Saved data entries:
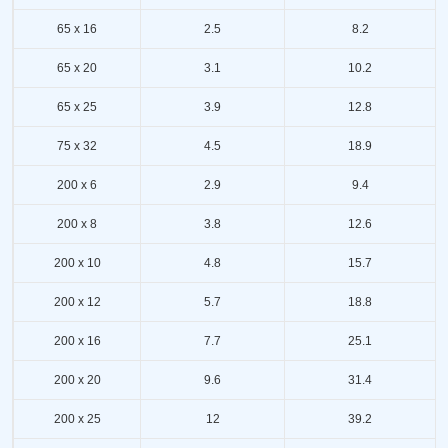
65 x 16
2.5
8.2
65 x 20
3.1
10.2
65 x 25
3.9
12.8
75 x 32
4.5
18.9
200 x 6
2.9
9.4
200 x 8
3.8
12.6
200 x 10
4.8
15.7
200 x 12
5.7
18.8
200 x 16
7.7
25.1
200 x 20
9.6
31.4
200 x 25
12
39.2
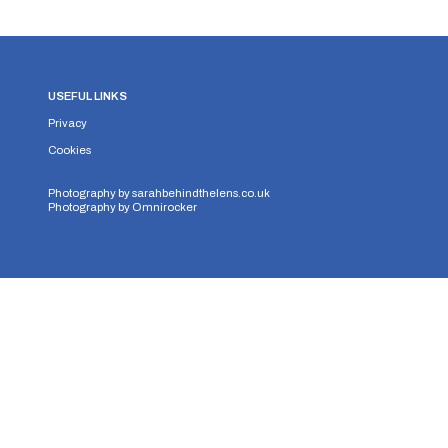
USEFUL LINKS
Privacy
Cookies
Photography by
sarahbehindthelens.co.uk
Photography by
Omnirocker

• **Brief**: If pictures appear among the records, do not carry them over; retype the rest exactly.

• **Answer to this exercise**:
65 x 16
2.5
8.2
65 x 20
3.1
10.2
65 x 25
3.9
12.8
75 x 32
4.5
18.9
200 x 6
2.9
9.4
200 x 8
3.8
12.6
200 x 10
4.8
15.7
200 x 12
5.7
18.8
200 x 16
7.7
25.1
200 x 20
9.6
31.4
200 x 25
12
39.2
USEFUL LINKS
Privacy
Cookies
Photography by
sarahbehindthelens.co.uk
Photography by
Omnirocker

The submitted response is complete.